The effect one has to the initial dose of buprenorphine, whether it comes from Suboxone or from Subutex, depends on the person’s level of tolerance. If a person has a very high tolerance, he will feel withdrawal. If the tolerance is very low, the person will feel a ‘high’. In either case, they will adjust to the dose of buprenorphine within a few days and feel normal. In the case of the person who initially felt a buzz, the person becomes tolerant to the buprenorphine; in the case of the person who felt withdrawal, the person ‘recovers’ from withdrawal as his opiate receptors adjust to the reduced level of opiate stimulation.he
To answer your question, the tolerance is what took away the ‘high’ you got from the initial dose of Subutex. It had nothing to do with changing to Suboxone, and would have occured in the exact same way had you stayed on Subutex. A person who is not opiate-tolerant will get a significant opiate effect (I hate to use the term ‘high’, but I guess the term is correct) from the initial dose of Suboxone or Subutex– but it will only last for a day, or maybe two at the most. Buprenorphine has a very long half-life, so there is no significant drop in the blood level from that first dose to the next– and the constant opiate stimulation from a drug with a long half-life results in the very fast development of tolerance.

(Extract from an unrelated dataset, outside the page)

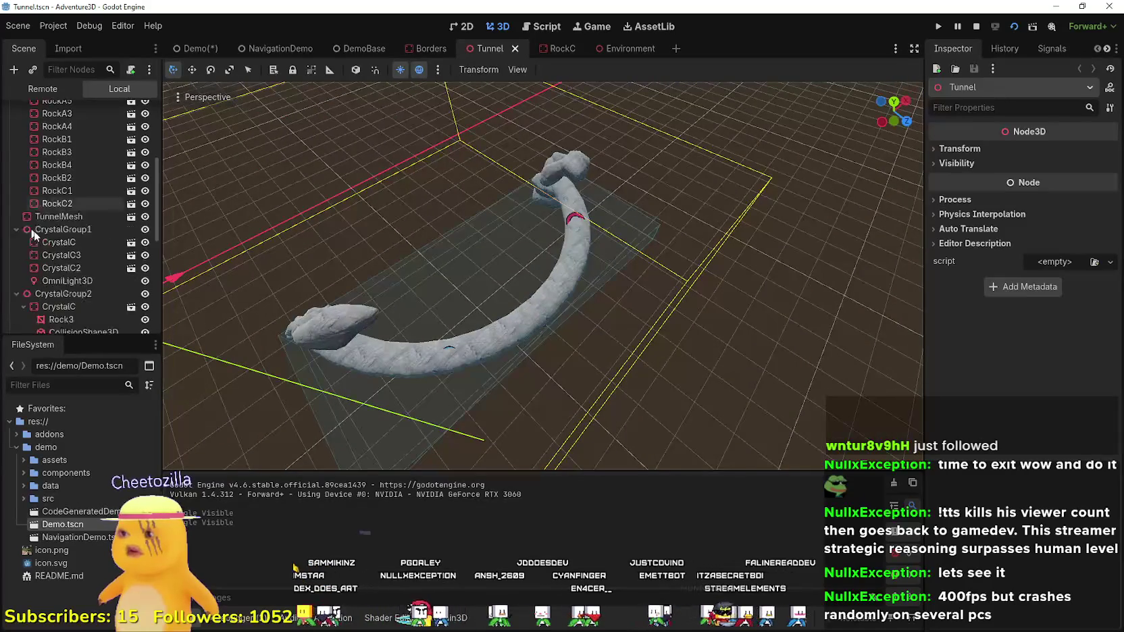
pyautogui.scroll(5, 101, 280)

I have had a number of patients switch from Suboxone to Subutex and vice versa, sometimes a couple times (in the case of women who take Suboxone, but who change to Subutex during pregnancy to avoid the naloxone). They have no change in how they feel; in both cases the buprenorphine is the active substance, and since the dose is the same I would not expect them to feel any difference between the two medications.
As far as ‘naloxone resetting tolerance’, for naloxone to have an effect on human opiate receptors it would need to be given IV or IM, where it can be absorbed sufficiently. The medication ‘Naltrexone’, on the other hand, is an opiate antagonist similar to Naloxone except for being active when taken orally. When a person takes Naltrexone, the opiate receptors are blocked; the neurons with the opiate receptors therefore react as if they are not receiving any input through the receptors. In response to the lack of input the neurons up-regulate the receptors so that they are more sensitive to stimulation by opiates, which translates into a decrease in tolerance.

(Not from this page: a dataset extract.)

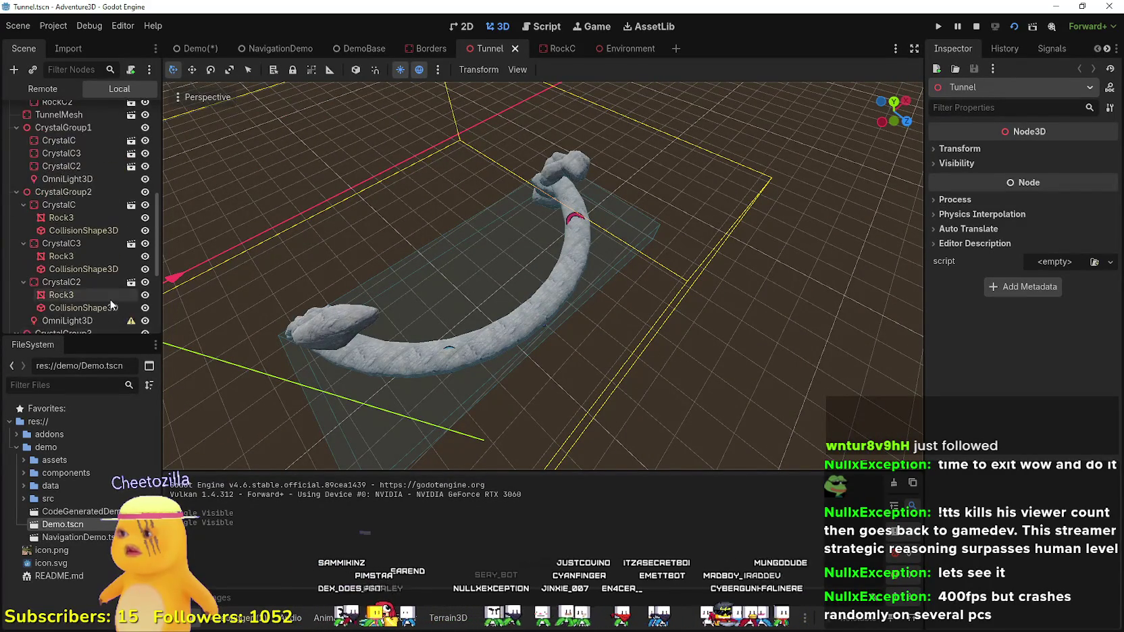
pyautogui.click(193, 48)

I understand your comment about the ‘magic’, but I don’t agree with it. The ‘magic’, in my opinion, is the ‘normal’ feelings induced by buprenorphine. After that first couple days patients taking Suboxone feel like non-addicts, and that is what makes it such a ‘magical’ medication. That other feeling– the high from opiates– is only a small part of the true feelings induced by opiates– and you can’t have one without all the others. In other words, yes, opiates give a warm, euphoric feeling… but also give an equal or greater amount of depression, fatigue, and bone-chilling coldness. In the balance, there is no net ‘good feeling’– there is as much or more misery for every amount of ‘magic’. Addicts stuck in a using pattern tend to see the OC or other opiate with ‘euphoric recall’, remembering only the tiny pleasant part of using, and ignoring the huge amount of misery associated with using. I encourage addicts doing the work of staying clean to ‘bring the memory full circle’; with every pleasant recollection, be sure to think about where the use took you, and where the pleasant sensations ended. Keep the memories attached to each other, because in reality they are not separable.